Work request: What is the number of lines below that include "альгицид"? Give that number alone.

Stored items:
···

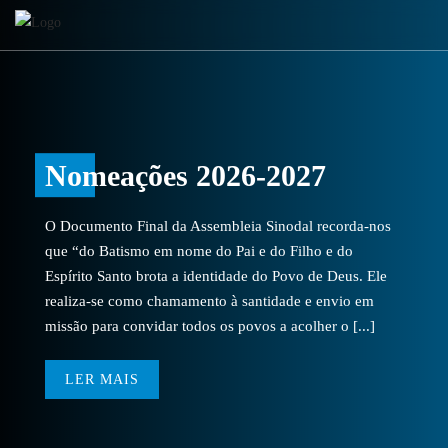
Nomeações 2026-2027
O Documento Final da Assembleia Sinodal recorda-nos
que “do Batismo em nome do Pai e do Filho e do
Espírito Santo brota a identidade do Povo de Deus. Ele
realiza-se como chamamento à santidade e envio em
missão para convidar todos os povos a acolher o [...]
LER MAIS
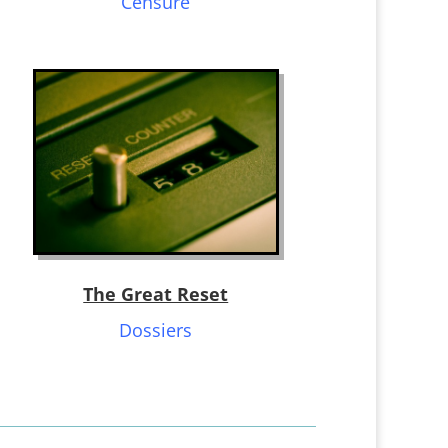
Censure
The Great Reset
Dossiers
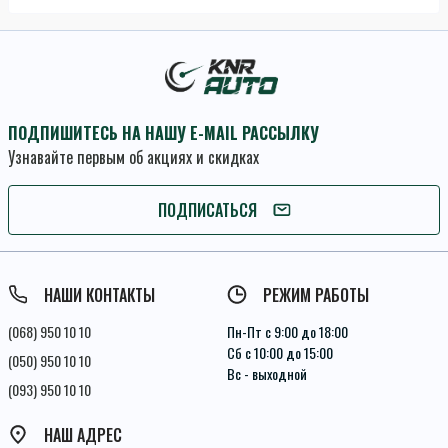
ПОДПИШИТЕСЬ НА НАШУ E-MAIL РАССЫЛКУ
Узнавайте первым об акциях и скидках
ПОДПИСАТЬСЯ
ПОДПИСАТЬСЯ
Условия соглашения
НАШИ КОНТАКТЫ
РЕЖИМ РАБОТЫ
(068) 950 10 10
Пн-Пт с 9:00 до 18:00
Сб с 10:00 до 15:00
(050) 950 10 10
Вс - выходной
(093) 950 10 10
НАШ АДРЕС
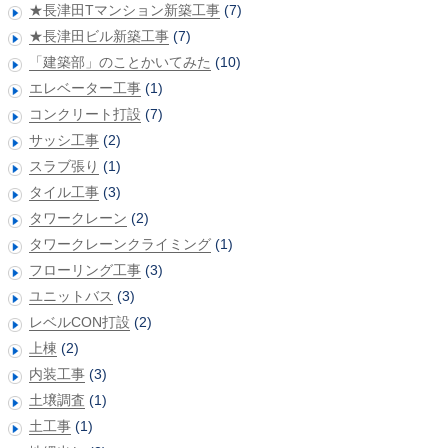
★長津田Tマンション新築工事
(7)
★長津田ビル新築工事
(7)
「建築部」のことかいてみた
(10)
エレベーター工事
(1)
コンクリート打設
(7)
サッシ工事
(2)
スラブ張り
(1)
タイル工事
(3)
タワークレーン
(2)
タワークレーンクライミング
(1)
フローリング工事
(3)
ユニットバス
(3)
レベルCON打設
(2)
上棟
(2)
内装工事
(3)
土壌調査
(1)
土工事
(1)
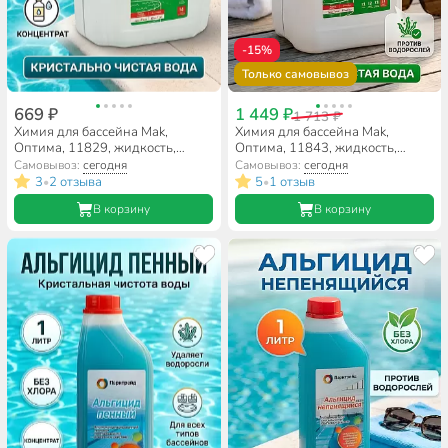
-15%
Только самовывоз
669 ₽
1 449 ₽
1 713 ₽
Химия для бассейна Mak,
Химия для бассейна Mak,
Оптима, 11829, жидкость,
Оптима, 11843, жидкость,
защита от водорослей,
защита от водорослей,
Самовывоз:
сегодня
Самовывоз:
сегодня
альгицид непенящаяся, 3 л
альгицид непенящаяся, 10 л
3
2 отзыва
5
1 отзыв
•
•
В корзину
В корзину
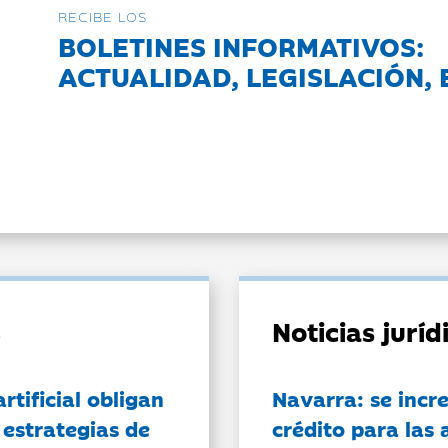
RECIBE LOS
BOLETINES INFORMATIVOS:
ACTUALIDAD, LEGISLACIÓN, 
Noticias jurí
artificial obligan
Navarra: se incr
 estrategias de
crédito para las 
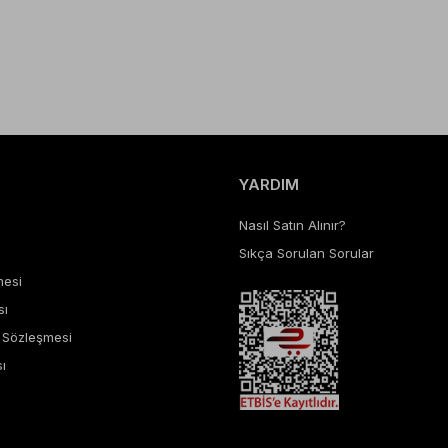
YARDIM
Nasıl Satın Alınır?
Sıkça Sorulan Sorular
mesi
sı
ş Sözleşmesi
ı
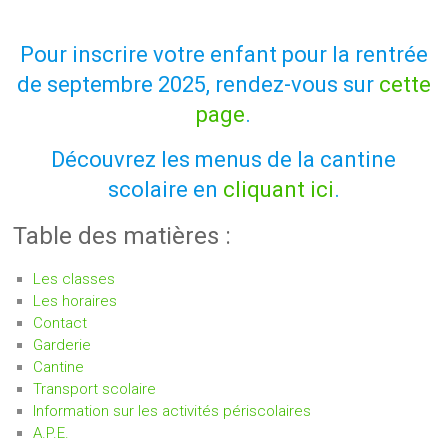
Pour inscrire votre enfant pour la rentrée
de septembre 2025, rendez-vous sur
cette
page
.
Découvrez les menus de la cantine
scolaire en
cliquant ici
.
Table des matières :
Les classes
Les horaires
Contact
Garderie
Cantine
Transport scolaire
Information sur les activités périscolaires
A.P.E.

···

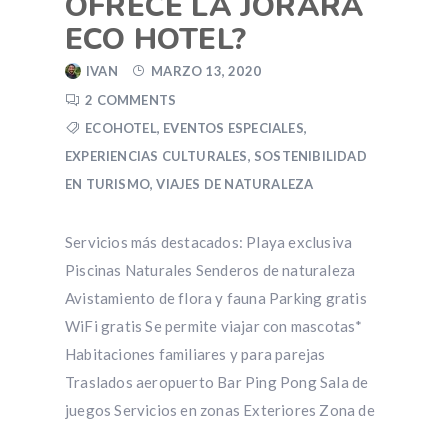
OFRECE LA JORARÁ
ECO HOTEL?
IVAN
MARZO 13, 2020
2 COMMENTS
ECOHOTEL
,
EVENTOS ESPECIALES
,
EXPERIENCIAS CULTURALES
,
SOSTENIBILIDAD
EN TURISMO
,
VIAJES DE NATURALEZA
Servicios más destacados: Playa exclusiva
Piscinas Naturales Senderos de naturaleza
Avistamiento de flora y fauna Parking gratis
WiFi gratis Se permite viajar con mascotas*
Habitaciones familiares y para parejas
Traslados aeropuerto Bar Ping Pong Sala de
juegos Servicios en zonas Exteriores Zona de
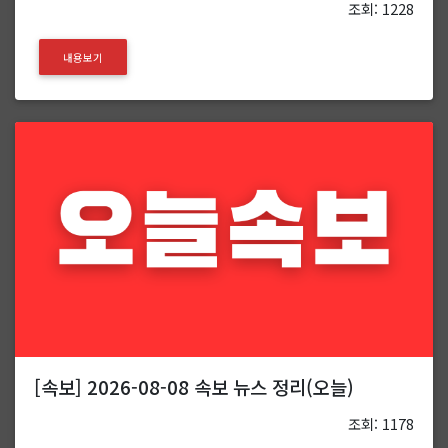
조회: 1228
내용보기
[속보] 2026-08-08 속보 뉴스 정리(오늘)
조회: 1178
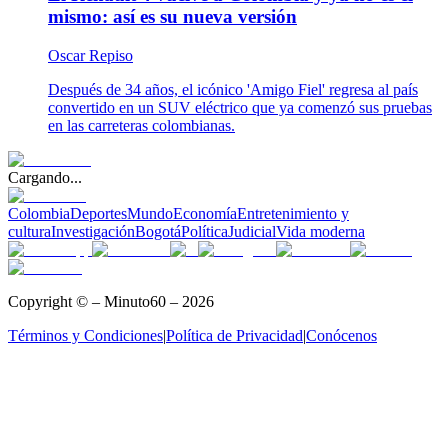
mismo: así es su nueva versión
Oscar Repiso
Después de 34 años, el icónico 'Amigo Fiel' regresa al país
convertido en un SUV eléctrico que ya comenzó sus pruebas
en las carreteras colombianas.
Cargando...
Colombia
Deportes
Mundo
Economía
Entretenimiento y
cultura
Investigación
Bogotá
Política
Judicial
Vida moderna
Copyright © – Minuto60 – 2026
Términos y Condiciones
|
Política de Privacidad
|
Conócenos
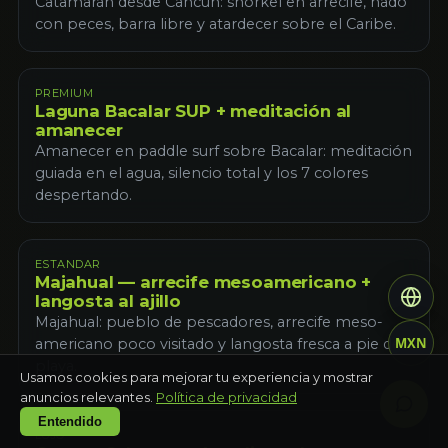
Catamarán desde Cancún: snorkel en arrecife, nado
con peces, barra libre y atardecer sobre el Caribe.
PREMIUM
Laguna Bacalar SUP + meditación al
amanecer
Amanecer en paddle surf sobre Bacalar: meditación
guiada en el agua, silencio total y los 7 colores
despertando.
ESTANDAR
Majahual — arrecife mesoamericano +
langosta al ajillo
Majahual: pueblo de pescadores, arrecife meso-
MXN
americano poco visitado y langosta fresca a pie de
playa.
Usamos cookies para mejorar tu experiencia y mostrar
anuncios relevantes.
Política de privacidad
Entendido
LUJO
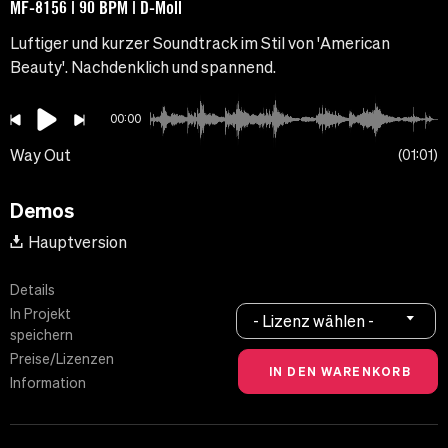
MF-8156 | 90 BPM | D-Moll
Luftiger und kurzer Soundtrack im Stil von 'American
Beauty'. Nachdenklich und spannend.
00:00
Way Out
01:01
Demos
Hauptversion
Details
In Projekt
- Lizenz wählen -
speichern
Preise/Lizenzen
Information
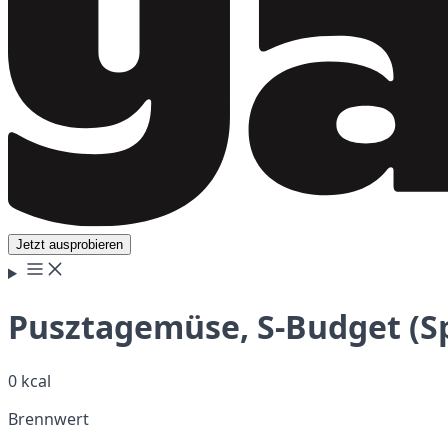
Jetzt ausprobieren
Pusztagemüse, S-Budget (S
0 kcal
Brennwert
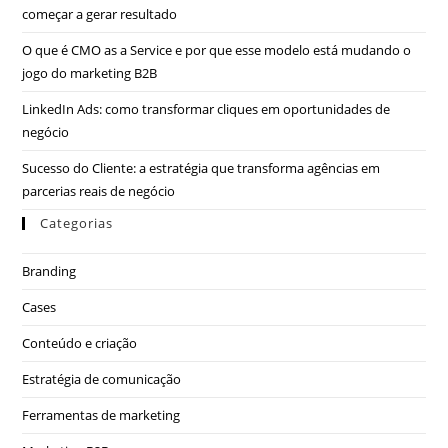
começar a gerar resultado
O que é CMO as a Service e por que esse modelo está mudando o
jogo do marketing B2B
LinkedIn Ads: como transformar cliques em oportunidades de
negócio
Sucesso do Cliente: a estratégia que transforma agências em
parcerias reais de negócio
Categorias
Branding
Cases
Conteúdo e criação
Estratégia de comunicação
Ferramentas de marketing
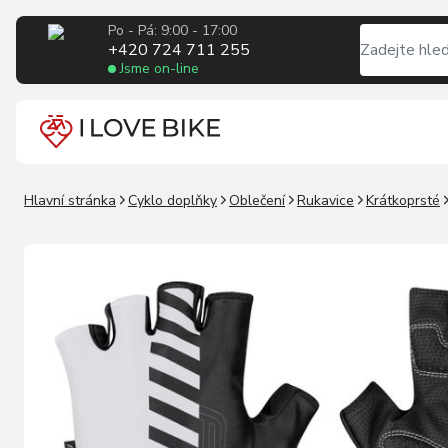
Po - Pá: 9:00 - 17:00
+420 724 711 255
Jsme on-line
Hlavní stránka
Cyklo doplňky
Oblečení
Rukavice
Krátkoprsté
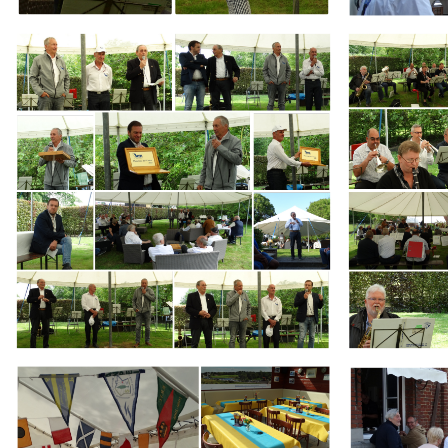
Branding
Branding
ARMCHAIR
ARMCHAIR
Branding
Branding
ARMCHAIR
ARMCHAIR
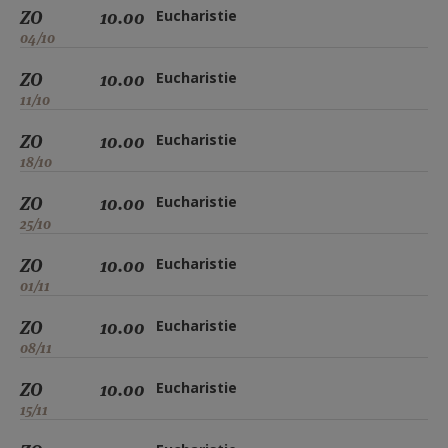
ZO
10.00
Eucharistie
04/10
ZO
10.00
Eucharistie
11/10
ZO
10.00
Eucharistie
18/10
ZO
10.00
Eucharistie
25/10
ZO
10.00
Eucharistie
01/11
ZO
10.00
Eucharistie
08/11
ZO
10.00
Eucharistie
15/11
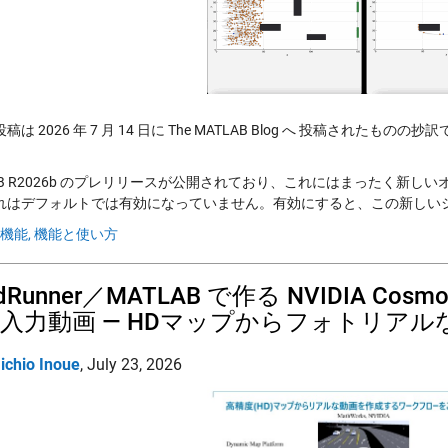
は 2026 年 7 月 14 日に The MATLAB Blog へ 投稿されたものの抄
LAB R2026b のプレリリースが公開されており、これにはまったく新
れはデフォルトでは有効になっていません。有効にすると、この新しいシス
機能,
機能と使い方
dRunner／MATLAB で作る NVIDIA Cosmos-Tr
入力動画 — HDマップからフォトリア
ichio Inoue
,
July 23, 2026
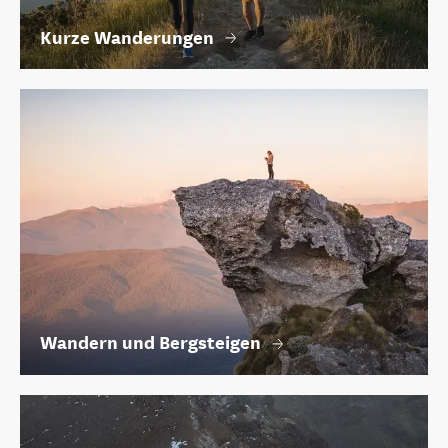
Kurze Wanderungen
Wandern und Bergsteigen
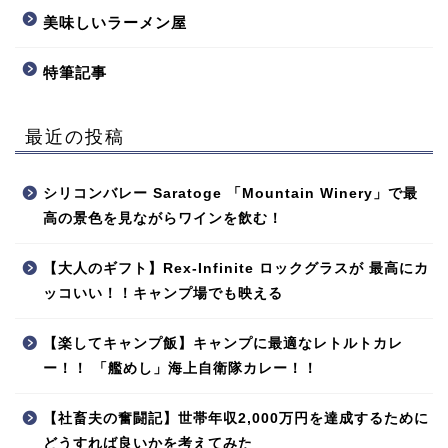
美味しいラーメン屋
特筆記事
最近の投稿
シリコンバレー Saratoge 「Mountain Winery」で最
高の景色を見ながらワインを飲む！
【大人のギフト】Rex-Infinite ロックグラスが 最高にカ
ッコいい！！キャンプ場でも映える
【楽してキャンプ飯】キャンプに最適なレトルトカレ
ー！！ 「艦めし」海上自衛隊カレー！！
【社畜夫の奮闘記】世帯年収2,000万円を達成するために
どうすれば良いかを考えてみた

···

Answer area: 2